Step 6 - Project Context and Config Hierarchy

  • Load AGENTS.md from project root when it exists.
  • Inject loaded project instructions into startup conversation context.
  • Define config files for global, project, and local scopes.
  • Implement config merge order: global < project < local.
  • Add config keys for provider/model defaults.
  • Add config keys for per-tool permission defaults.
  • Add config keys for extra system prompt text.
  • Handle missing config files without startup failure.
  • Add a manual test that verifies precedence across all three config scopes.
  • Add a manual test that verifies operation with no AGENTS.md present.

Step 7 - Persistent Memory and Session History

  • Create a filesystem directory for long-term memory entries.
  • Create an index file for memory lookup metadata.
  • Implement a remember operation that stores durable facts.
  • Implement a recall operation that retrieves relevant memories.
  • Implement a forget operation that removes selected memories.
  • Save completed sessions to persistent storage.
  • Implement session resume by session identifier.
  • Summarize completed sessions for lightweight future context loading.
  • Load memory index data when a new session starts.
  • Inject relevant memories into new-session context without restoring prior chat turns.
  • Load prior session summaries for fresh sessions without loading full old transcripts.
  • Add a manual test for remember/recall/forget across process restarts.
  • Add a manual test that resumed sessions restore conversation continuity.
  • Add a manual test that fresh sessions keep memories but not prior conversation history.
  • Add a manual test prompt: "what do you remember?" and verify memory listing.
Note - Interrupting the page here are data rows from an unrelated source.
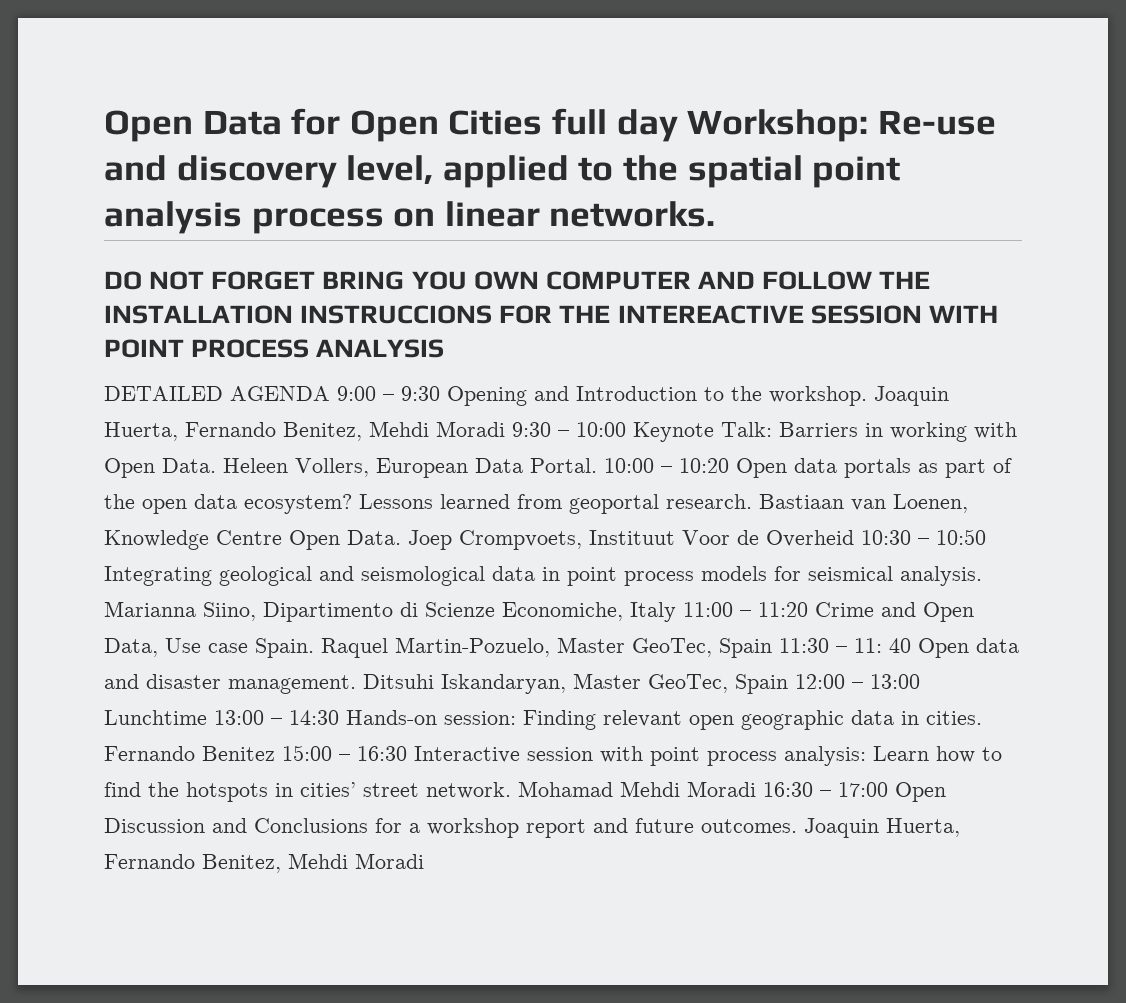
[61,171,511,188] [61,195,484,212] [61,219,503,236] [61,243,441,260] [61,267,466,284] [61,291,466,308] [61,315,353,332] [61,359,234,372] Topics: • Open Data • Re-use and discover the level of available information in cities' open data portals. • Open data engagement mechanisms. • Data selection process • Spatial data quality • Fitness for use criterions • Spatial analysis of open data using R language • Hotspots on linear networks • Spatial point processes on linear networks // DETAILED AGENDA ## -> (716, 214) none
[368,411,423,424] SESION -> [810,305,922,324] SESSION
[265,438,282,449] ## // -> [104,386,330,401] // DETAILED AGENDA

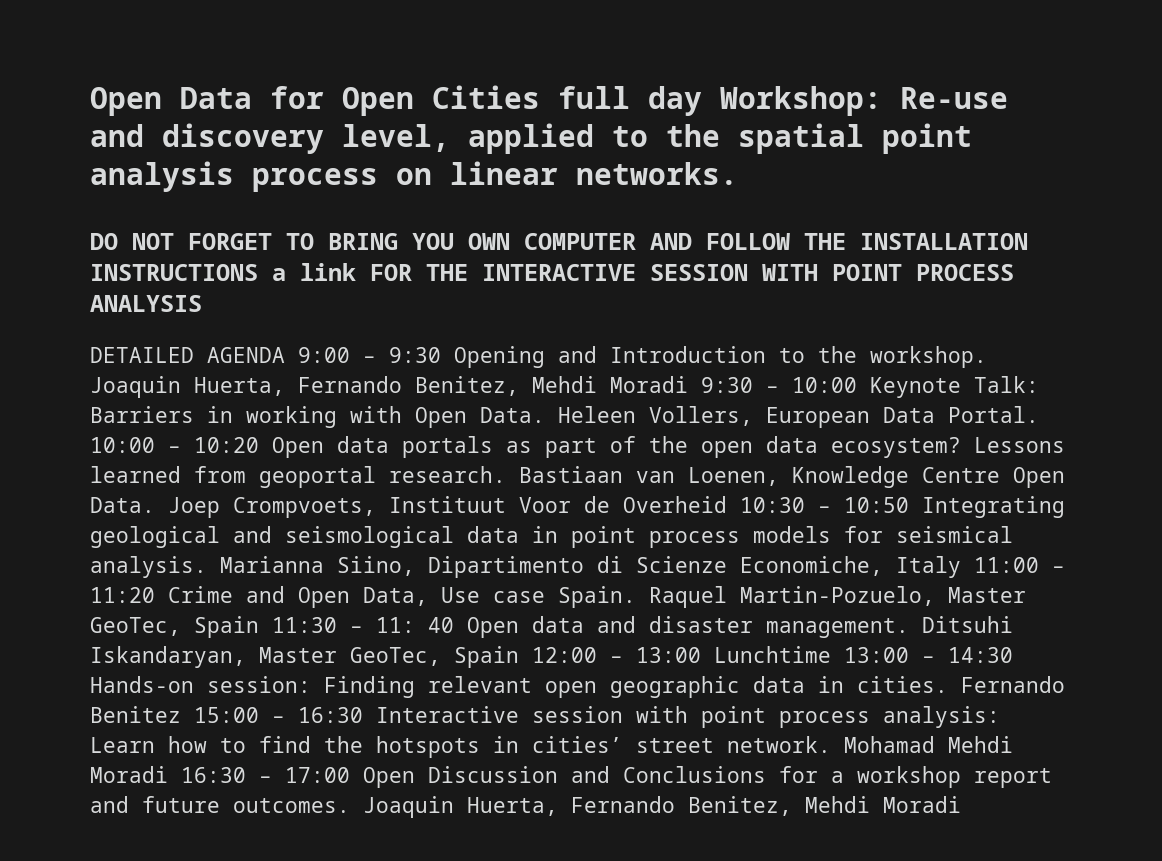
(316, 280) none -> [286,233,314,250] TO
[300,305,493,324] INSTRUCCIONS -> [90,263,356,281] INSTRUCTIONS a link
[617,305,804,324] INTEREACTIVE -> [482,264,636,281] INTERACTIVE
Step 8 - Subagents and Plan Mode

  • Implement subagent spawning with isolated message history.
  • Allow parent agent to send a scoped task prompt to each subagent.
  • Give each subagent access to the same tool catalog as the main agent.
  • Collect subagent outputs and return a merged parent summary.
  • Keep subagent tool-call traces out of main chat transcript by default.
  • Add a plan-mode switch that disables mutating tools.
  • Use a planner-oriented system prompt while in plan mode.
  • Add explicit user approval flow to exit plan mode into execution mode.
  • Execute approved plans as ordered actionable steps.
  • Add a manual test where plan mode produces a plan without edits.
  • Add a manual test where plan approval leads to controlled implementation.
  • Add a manual test where plan rejection or modification revises the plan without execution.

Going Further - Stretch Phases

  • Add Model Context Protocol (MCP) client support for external tool servers.
  • Add reusable skills with named prompts and tool bundles.
  • Add lifecycle hooks (before tool, after edit, on startup).
  • Add model switching inside an active session.
  • Add non-interactive headless mode for scripting and automation.
  • Add CI job coverage for headless execution paths.